Which lines in the items below contain the word "typed"? Pick out each of them and copy it.

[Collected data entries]
........

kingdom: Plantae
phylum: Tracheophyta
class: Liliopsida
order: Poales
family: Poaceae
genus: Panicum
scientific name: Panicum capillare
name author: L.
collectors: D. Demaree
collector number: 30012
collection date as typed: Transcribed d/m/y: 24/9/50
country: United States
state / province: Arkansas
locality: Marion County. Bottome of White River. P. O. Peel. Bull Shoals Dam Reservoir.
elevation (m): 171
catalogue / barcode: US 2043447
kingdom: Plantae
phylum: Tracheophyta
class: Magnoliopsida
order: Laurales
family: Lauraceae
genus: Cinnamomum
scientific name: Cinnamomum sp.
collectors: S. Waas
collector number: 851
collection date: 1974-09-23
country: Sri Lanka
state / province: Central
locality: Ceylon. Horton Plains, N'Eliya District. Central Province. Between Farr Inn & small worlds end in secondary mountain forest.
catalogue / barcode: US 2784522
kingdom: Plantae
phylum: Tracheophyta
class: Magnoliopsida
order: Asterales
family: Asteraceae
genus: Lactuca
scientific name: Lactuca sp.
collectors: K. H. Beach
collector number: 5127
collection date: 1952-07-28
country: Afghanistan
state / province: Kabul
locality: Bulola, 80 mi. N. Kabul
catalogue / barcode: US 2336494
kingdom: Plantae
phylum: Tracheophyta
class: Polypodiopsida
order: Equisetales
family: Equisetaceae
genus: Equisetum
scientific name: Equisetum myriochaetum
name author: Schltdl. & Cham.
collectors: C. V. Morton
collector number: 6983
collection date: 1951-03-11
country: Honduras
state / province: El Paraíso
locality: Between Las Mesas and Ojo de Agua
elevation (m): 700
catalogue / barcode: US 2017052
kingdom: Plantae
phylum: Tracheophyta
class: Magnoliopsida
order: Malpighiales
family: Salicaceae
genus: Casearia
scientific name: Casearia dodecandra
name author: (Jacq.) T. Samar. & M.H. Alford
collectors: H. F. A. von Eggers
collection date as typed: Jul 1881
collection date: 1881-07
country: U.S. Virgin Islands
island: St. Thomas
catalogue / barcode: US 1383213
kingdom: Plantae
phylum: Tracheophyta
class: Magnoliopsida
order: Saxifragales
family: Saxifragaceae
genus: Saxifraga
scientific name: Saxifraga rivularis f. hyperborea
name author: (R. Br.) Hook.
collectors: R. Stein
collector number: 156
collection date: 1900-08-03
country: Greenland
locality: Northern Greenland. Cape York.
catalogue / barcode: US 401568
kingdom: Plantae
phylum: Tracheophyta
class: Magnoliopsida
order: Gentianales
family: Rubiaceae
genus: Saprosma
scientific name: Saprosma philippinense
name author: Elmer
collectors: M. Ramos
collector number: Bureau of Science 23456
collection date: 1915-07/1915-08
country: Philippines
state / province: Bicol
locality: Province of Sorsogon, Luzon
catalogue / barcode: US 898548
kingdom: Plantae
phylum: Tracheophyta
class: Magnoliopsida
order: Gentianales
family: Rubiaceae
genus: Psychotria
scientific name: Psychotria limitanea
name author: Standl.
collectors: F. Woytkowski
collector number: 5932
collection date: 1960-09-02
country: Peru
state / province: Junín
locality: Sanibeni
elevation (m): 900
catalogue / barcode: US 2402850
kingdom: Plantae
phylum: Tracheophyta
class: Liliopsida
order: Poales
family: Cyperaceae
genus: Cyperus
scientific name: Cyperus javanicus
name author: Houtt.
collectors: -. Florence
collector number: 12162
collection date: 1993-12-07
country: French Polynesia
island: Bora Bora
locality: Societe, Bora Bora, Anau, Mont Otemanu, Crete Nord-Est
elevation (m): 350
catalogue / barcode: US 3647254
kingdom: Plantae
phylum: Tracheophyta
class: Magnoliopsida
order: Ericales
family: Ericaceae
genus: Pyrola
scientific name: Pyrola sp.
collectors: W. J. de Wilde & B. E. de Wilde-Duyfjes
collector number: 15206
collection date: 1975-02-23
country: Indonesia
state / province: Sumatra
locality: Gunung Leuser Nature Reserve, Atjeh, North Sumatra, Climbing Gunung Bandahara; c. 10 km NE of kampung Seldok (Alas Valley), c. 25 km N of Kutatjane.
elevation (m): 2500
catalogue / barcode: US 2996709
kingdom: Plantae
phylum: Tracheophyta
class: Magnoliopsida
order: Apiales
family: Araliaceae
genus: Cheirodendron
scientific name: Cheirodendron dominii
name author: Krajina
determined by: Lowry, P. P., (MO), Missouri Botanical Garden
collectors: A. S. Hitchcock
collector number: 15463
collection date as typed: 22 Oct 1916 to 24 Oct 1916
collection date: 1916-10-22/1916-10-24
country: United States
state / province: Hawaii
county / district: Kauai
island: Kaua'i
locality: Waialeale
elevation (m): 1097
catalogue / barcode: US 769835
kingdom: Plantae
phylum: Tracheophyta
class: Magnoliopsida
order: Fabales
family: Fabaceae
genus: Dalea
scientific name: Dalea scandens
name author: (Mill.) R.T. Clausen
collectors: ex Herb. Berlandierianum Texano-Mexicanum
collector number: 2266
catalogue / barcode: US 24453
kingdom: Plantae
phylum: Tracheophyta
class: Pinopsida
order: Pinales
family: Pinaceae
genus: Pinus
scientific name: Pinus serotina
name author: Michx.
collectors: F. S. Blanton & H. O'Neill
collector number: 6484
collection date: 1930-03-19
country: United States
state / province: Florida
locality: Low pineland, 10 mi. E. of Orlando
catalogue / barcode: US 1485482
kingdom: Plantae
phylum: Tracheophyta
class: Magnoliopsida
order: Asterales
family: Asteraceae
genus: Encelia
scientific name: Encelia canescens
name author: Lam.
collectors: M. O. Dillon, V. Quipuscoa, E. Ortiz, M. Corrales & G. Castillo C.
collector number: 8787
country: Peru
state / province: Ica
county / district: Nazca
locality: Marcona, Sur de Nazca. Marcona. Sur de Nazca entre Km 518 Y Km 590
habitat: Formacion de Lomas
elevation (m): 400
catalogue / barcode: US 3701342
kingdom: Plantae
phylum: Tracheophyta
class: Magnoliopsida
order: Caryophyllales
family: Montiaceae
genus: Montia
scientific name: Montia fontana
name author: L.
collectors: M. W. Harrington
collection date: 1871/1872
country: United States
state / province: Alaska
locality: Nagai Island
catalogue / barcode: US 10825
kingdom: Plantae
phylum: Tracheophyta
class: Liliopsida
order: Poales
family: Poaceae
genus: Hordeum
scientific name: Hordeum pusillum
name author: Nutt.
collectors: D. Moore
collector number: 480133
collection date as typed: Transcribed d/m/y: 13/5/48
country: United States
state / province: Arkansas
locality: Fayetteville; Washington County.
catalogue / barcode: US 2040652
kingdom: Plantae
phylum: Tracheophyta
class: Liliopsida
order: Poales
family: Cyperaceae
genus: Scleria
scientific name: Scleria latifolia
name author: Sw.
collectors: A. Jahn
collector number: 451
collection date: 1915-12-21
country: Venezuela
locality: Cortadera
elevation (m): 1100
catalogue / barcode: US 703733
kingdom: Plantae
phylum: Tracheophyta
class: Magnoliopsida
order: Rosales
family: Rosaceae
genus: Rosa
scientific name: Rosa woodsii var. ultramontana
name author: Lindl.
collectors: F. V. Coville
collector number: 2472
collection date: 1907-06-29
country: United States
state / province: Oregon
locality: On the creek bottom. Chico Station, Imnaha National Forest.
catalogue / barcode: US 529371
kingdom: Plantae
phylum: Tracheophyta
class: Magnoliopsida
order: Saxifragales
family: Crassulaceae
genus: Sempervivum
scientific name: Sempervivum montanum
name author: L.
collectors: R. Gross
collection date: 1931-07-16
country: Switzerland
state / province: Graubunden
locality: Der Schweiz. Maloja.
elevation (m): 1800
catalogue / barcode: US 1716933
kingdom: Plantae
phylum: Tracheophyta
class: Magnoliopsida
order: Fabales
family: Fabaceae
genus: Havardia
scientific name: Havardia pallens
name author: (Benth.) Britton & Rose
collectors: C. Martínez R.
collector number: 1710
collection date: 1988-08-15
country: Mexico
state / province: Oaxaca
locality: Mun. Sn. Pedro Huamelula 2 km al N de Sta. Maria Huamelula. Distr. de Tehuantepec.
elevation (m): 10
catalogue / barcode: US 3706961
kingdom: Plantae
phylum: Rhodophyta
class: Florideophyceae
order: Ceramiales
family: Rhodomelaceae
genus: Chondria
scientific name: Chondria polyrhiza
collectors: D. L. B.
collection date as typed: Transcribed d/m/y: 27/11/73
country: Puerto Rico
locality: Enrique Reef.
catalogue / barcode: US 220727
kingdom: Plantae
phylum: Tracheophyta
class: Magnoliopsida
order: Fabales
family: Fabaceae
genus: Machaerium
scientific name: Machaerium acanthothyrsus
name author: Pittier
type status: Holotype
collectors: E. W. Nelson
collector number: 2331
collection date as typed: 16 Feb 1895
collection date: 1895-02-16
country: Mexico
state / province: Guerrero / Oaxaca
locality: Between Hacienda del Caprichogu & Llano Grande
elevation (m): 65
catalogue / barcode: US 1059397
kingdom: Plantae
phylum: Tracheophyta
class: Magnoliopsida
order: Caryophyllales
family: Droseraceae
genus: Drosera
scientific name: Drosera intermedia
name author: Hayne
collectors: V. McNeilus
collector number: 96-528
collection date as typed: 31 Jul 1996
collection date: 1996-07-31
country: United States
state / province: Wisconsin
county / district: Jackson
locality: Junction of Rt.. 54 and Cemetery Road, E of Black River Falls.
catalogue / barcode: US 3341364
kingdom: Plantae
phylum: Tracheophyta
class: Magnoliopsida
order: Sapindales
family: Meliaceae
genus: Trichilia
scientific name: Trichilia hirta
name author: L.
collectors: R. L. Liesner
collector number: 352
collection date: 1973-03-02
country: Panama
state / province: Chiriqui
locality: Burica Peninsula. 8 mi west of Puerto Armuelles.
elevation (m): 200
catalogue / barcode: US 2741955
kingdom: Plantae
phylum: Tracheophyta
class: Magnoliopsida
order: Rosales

........

Complete answer
collection date as typed: Transcribed d/m/y: 24/9/50
collection date as typed: Jul 1881
collection date as typed: 22 Oct 1916 to 24 Oct 1916
collection date as typed: Transcribed d/m/y: 13/5/48
collection date as typed: Transcribed d/m/y: 27/11/73
collection date as typed: 16 Feb 1895
collection date as typed: 31 Jul 1996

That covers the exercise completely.